All good points, cat. I too preferred Knives Out far above Glass Onion. In fact, I would go as far as to say that it was instantly in my top ten favorite murder mystery films of all time, if not top five.

I did love Glass Onion, but not so much for the mystery as for the characters and setting. It was a nice breath of fresh air to watch a movie with over-the-top characters set in a vibrant colorful location after sooooo many movies recently try to be as grey and brooding as possible. Glass Onion remembered to be fun.

It felt like old-times a lot for me and even a bit reminiscent of movies like "Clue" and even the original "Sleuth", although not quite as obviously in-your-face insane as those. (That being said, "Sleuth" is my favorite mystery movie of all time, just for how batshit insane it gets)

cat

I fully agree with you, Mandle.

I gave the movie another thought: It is probably because of my expectations, that I didn't like it that much. This can change a lot how media is perceived.

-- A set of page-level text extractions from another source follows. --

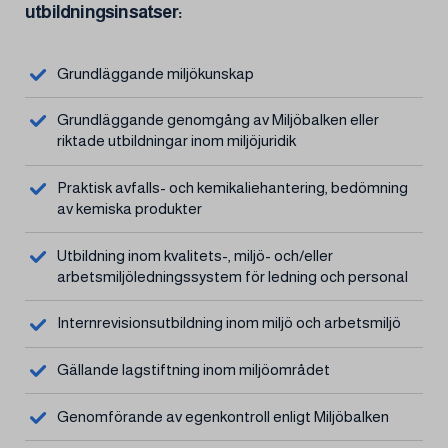
utbildningsinsatser:
Grundläggande miljökunskap
Grundläggande genomgång av Miljöbalken eller
riktade utbildningar inom miljöjuridik
Praktisk avfalls- och kemikaliehantering, bedömning
av kemiska produkter
Utbildning inom kvalitets-, miljö- och/eller
arbetsmiljöledningssystem för ledning och personal
Internrevisionsutbildning inom miljö och arbetsmiljö
Gällande lagstiftning inom miljöområdet
Genomförande av egenkontroll enligt Miljöbalken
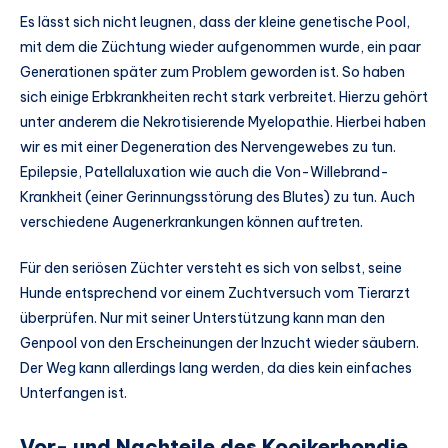
Es lässt sich nicht leugnen, dass der kleine genetische Pool,
mit dem die Züchtung wieder aufgenommen wurde, ein paar
Generationen später zum Problem geworden ist. So haben
sich einige Erbkrankheiten recht stark verbreitet. Hierzu gehört
unter anderem die Nekrotisierende Myelopathie. Hierbei haben
wir es mit einer Degeneration des Nervengewebes zu tun.
Epilepsie, Patellaluxation wie auch die Von-Willebrand-
Krankheit (einer Gerinnungsstörung des Blutes) zu tun. Auch
verschiedene Augenerkrankungen können auftreten.
Für den seriösen Züchter versteht es sich von selbst, seine
Hunde entsprechend vor einem Zuchtversuch vom Tierarzt
überprüfen. Nur mit seiner Unterstützung kann man den
Genpool von den Erscheinungen der Inzucht wieder säubern.
Der Weg kann allerdings lang werden, da dies kein einfaches
Unterfangen ist.
Vor- und Nachteile des Kooikerhondje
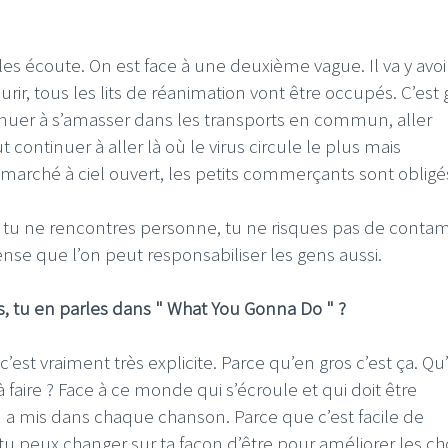
es écoute. On est face à une deuxième vague. Il va y avoi
ir, tous les lits de réanimation vont être occupés. C’est 
inuer à s’amasser dans les transports en commun, aller
 continuer à aller là où le virus circule le plus mais
n marché à ciel ouvert, les petits commerçants sont obligé
tu ne rencontres personne, tu ne risques pas de contam
nse que l’on peut responsabiliser les gens aussi.
s, tu en parles dans " What You Gonna Do " ?
c’est vraiment très explicite. Parce qu’en gros c’est ça. Qu
 à faire ? Face à ce monde qui s’écroule et qui doit être
on a mis dans chaque chanson. Parce que c’est facile de
 tu peux changer sur ta façon d’être pour améliorer les ch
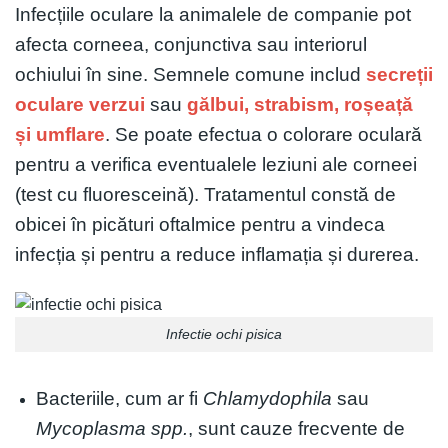
Infecțiile oculare la animalele de companie pot
afecta corneea, conjunctiva sau interiorul
ochiului în sine. Semnele comune includ
secreții
oculare verzui
sau
gălbui, strabism, roșeață
și umflare
. Se poate efectua o colorare oculară
pentru a verifica eventualele leziuni ale corneei
(test cu fluoresceină). Tratamentul constă de
obicei în picături oftalmice pentru a vindeca
infecția și pentru a reduce inflamația și durerea.
Infectie ochi pisica
Bacteriile, cum ar fi
Chlamydophila
sau
Mycoplasma spp.
, sunt cauze frecvente de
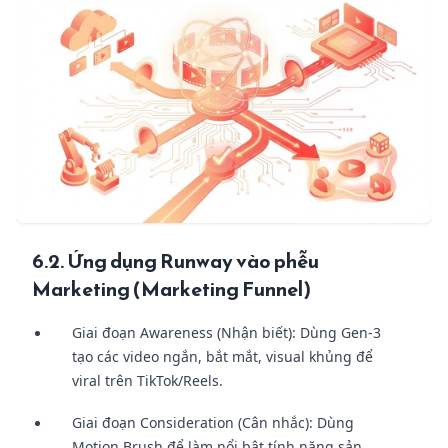
6.2. Ứng dụng Runway vào phễu
Marketing (Marketing Funnel)
Giai đoạn Awareness (Nhận biết): Dùng Gen-3
tạo các video ngắn, bắt mắt, visual khủng để
viral trên TikTok/Reels.
Giai đoạn Consideration (Cân nhắc): Dùng
Motion Brush để làm nổi bật tính năng sản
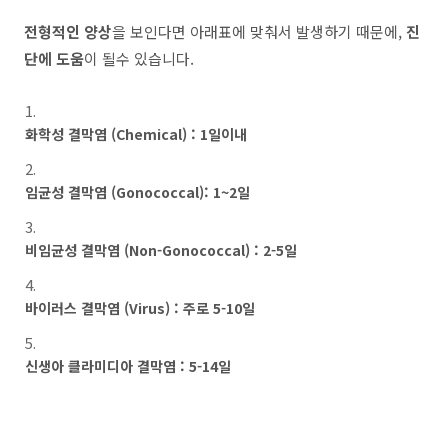
전형적인 양상
을 보인다면 아래표에 맞춰서 발생하기 때문에,
진
단에 도움
이 될수 있습니다.
화학성 결막염 (Chemical) : 1일이내
임균성 결막염 (Gonococcal): 1~2일
비임균성 결막염 (Non-Gonococcal) : 2-5일
바이러스 결막염 (Virus) : 주로 5-10일
신생아 클라미디아 결막염 : 5-14일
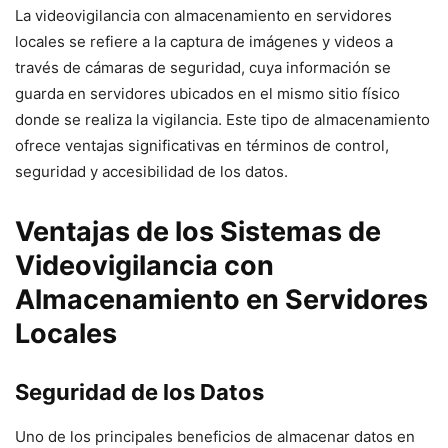
La videovigilancia con almacenamiento en servidores
locales se refiere a la captura de imágenes y videos a
través de cámaras de seguridad, cuya información se
guarda en servidores ubicados en el mismo sitio físico
donde se realiza la vigilancia. Este tipo de almacenamiento
ofrece ventajas significativas en términos de control,
seguridad y accesibilidad de los datos.
Ventajas de los Sistemas de
Videovigilancia con
Almacenamiento en Servidores
Locales
Seguridad de los Datos
Uno de los principales beneficios de almacenar datos en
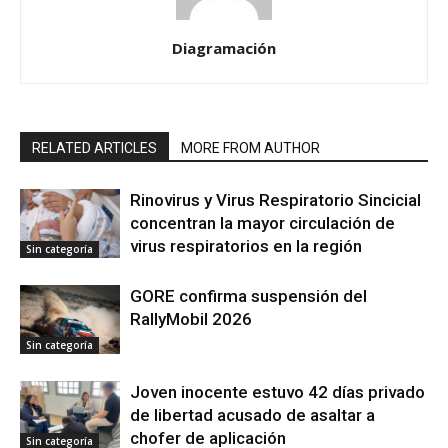
Diagramación
RELATED ARTICLES
MORE FROM AUTHOR
Rinovirus y Virus Respiratorio Sincicial
concentran la mayor circulación de
virus respiratorios en la región
Sin categoría
GORE confirma suspensión del
RallyMobil 2026
Sin categoría
Joven inocente estuvo 42 días privado
de libertad acusado de asaltar a
chofer de aplicación
Sin categoría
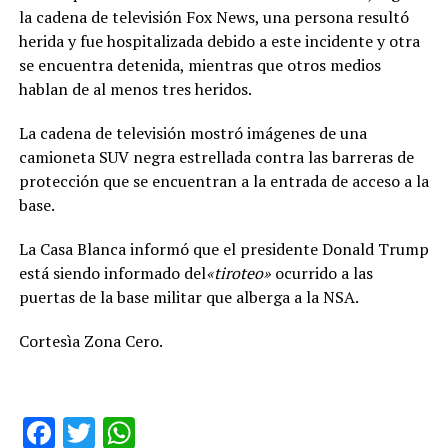
la cadena de televisión Fox News, una persona resultó
herida y fue hospitalizada debido a este incidente y otra
se encuentra detenida, mientras que otros medios
hablan de al menos tres heridos.
La cadena de televisión mostró imágenes de una
camioneta SUV negra estrellada contra las barreras de
protección que se encuentran a la entrada de acceso a la
base.
La Casa Blanca informó que el presidente Donald Trump
está siendo informado del
«tiroteo»
ocurrido a las
puertas de la base militar que alberga a la NSA.
Cortesìa Zona Cero.
Facebook
Twitter
WhatsApp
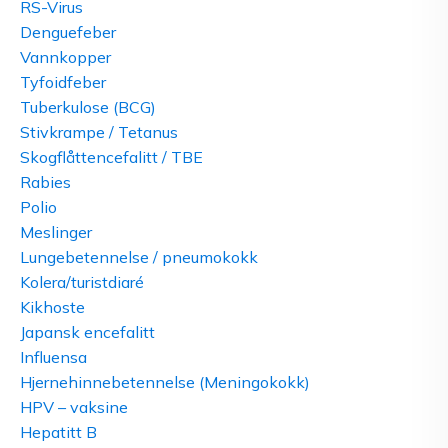
RS-Virus
Denguefeber
Vannkopper
Tyfoidfeber
Tuberkulose (BCG)
Stivkrampe / Tetanus
Skogflåttencefalitt / TBE
Rabies
Polio
Meslinger
Lungebetennelse / pneumokokk
Kolera/turistdiaré
Kikhoste
Japansk encefalitt
Influensa
Hjernehinnebetennelse (Meningokokk)
HPV – vaksine
Hepatitt B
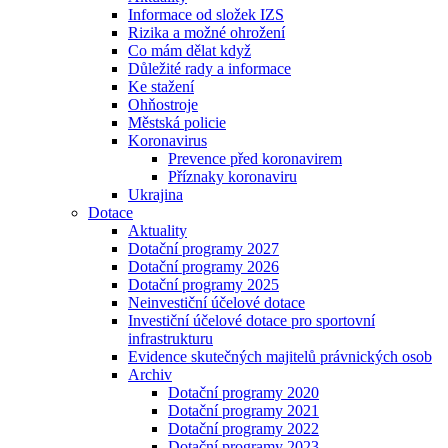
Informace od složek IZS
Rizika a možné ohrožení
Co mám dělat když
Důležité rady a informace
Ke stažení
Ohňostroje
Městská policie
Koronavirus
Prevence před koronavirem
Příznaky koronaviru
Ukrajina
Dotace
Aktuality
Dotační programy 2027
Dotační programy 2026
Dotační programy 2025
Neinvestiční účelové dotace
Investiční účelové dotace pro sportovní
infrastrukturu
Evidence skutečných majitelů právnických osob
Archiv
Dotační programy 2020
Dotační programy 2021
Dotační programy 2022
Dotační programy 2023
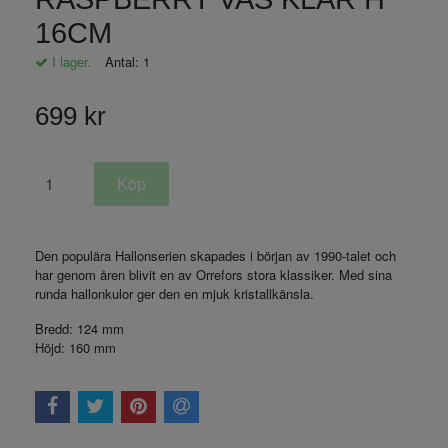
16CM
I lager.
Antal:
1
699 kr
Den populära Hallonserien skapades i början av 1990-talet och
har genom åren blivit en av Orrefors stora klassiker. Med sina
runda hallonkulor ger den en mjuk kristallkänsla.
Bredd:
124 mm
Höjd:
160 mm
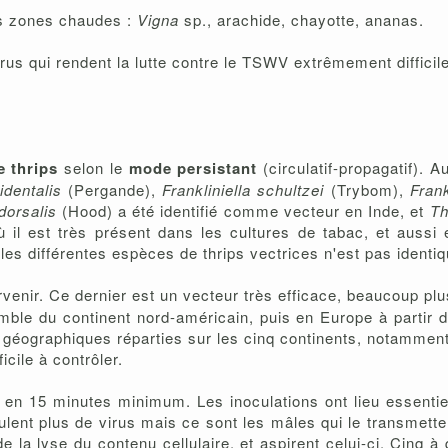
es zones chaudes :
Vigna
sp., arachide, chayotte, ananas.
us qui rendent la lutte contre le TSWV extrêmement difficile
e thrips
selon le
mode persistant
(circulatif-propagatif).
identalis
(Pergande),
Frankliniella schultzei
(Trybom),
Frank
dorsalis
(Hood) a été identifié comme vecteur en Inde, et
Th
 il est très présent dans les cultures de tabac, et aussi 
es différentes espèces de thrips vectrices n'est pas identiq
venir. Ce dernier est un vecteur très efficace, beaucoup pl
semble du continent nord-américain, puis en Europe à partir
s géographiques réparties sur les cinq continents, notammen
ficile à contrôler.
s, en 15 minutes minimum. Les inoculations ont lieu essenti
lent plus de virus mais ce sont les mâles qui le transmetten
de la lyse du contenu cellulaire, et aspirent celui-ci. Cinq à 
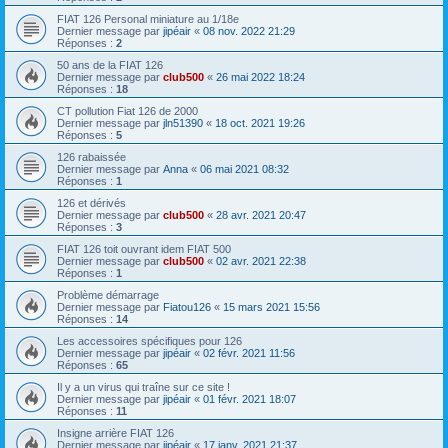
FIAT 126 Personal miniature au 1/18e
Dernier message par
jipéair
«
08 nov. 2022 21:29
Réponses :
2
50 ans de la FIAT 126
Dernier message par
club500
«
26 mai 2022 18:24
Réponses :
18
CT pollution Fiat 126 de 2000
Dernier message par
jln51390
«
18 oct. 2021 19:26
Réponses :
5
126 rabaissée
Dernier message par
Anna
«
06 mai 2021 08:32
Réponses :
1
126 et dérivés
Dernier message par
club500
«
28 avr. 2021 20:47
Réponses :
3
FIAT 126 toit ouvrant idem FIAT 500
Dernier message par
club500
«
02 avr. 2021 22:38
Réponses :
1
Problème démarrage
Dernier message par
Fiatou126
«
15 mars 2021 15:56
Réponses :
14
Les accessoires spécifiques pour 126
Dernier message par
jipéair
«
02 févr. 2021 11:56
Réponses :
65
Il y a un virus qui traîne sur ce site !
Dernier message par
jipéair
«
01 févr. 2021 18:07
Réponses :
11
Insigne arrière FIAT 126
Dernier message par
jipéair
«
17 janv. 2021 21:37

A few years back, I read "Pride and Prejudice" and knew nothing about the book except that it was very famous and the most downloaded book on Project Gutenberg. I didn't even know the genre. I think one of the reasons I enjoyed the book so much is that I read it without any prejudice (pun intended) and made up my mind as I went along.

Spoiler
Glass Onion is actually a fun movie. That gong was hilarious, I was laughing every time I heard it.
At first, I thought casting Edward Norton as the crazy evil guy was a bit boring, because that's just the role he has played in several movies already. But actually, exactly this image helped hiding Miles' stupidity. So in retrospect, it was a great casting decision.
Also the theme was disruption, so maybe they were just taking it a bit further by disrupting the murder mystery and thus the whole movie, leaving nothing but a big (enjoyable) mess behind?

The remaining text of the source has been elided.